§ **TRECHO SELECIONADO**:
▽

Teseu é um dos heróis mais importantes da mitologia grega clássica. Embora seus feitos não rivalizem em número nem em grandeza com os de Hércules - de quem, segundo algumas fontes, teria sido contemporâneo -, pode-se dizer que deixou um legado bem mais importante. Sim, pode-se falar em legado, pois tudo aponta para a probabilidade de ter havido um Teseu de carne e osso, que só não se pode dizer "histórico" porque viveu antes que a escrita fosse introduzida na Grécia. Seu papel, afora muitas façanhas guerreiras, foi o de libertar os gregos do domínio cretense e unificar as diversas pequenas cidades da região da Ática num Estado forte, tendo Atenas como capital. 

Obs.: Em Rei Morto, Rei Posto há algumas menções à escrita, inclusive uma parte em que Teseu escreve do próprio punho uma carta a seu pai. Não sei dizer se isso teria sido uma falha da autora - coisa pouco provável em se tratando de alguém que tão evidentemente possuía vasto conhecimento sobre a Antiguidade - ou se apenas estaria de acordo com as informações que a arqueologia podia oferecer na época em que o livro foi escrito (década de 50). Em todo caso, isso pode ser relevado, e de modo algum tira o mérito da história.

△

§ **RESULTADO ESPERADO**: Continue o texto sobre Teseu a partir de sua última frase. Os dados não têm papel algum aqui.

§ **CONJUNTO DE DADOS**:
▽

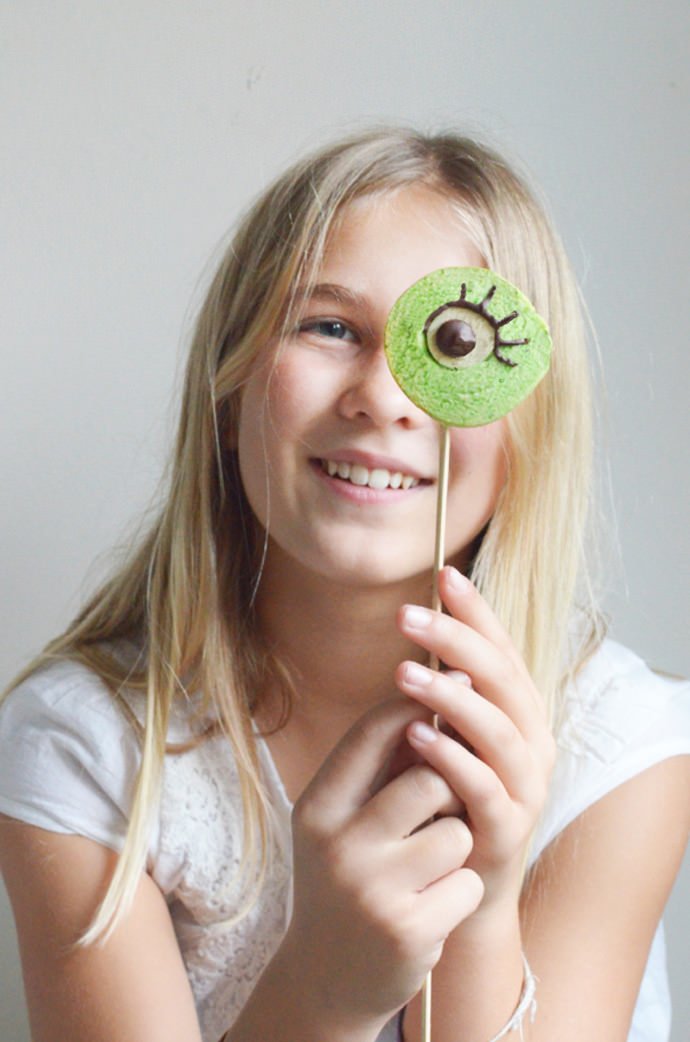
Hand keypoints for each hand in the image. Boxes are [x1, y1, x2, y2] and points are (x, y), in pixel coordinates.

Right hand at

△

§ **SUA RESPOSTA**:
A narrativa de Renault é em primeira pessoa e segue a lenda de perto. Teseu, rei de Atenas e já de idade avançada, rememora sua vida, desde sua infância na cidade de Trezena, onde nasceu, neto do rei local, Piteu. A princesa Etra, mãe de Teseu, foi a única filha legítima que restou ao rei, que perdeu os outros, bem como a esposa, vitimados por uma epidemia - e filhos bastardos, embora ele os tenha em quantidade, não contam para fins de sucessão, de modo que o pequeno Teseu é o presumível herdeiro do trono. Além de princesa, Etra é uma alta sacerdotisa; nunca se casou e há quem acredite que o pai de seu filho não é outro senão Poseidon, deus do mar. Teseu, é claro, gosta dessa ideia, mas, à medida em que cresce, vai achando-a cada vez mais improvável. Embora a questão de sua paternidade vá ter implicações bem mais sérias que essa em sua vida futura, por muito tempo a coisa que mais o preocupa é o fato de ser menor que a maioria dos rapazes de sua idade, enquanto era crença geral que os filhos de deuses distinguiam-se por serem muito mais altos que os outros homens - e, na Grécia da época, todo jovem desejava ser alto, o que representava uma vantagem na maioria das modalidades atléticas, além de deixá-los mais impressionantes no campo de batalha, portando elmo, escudo e lança.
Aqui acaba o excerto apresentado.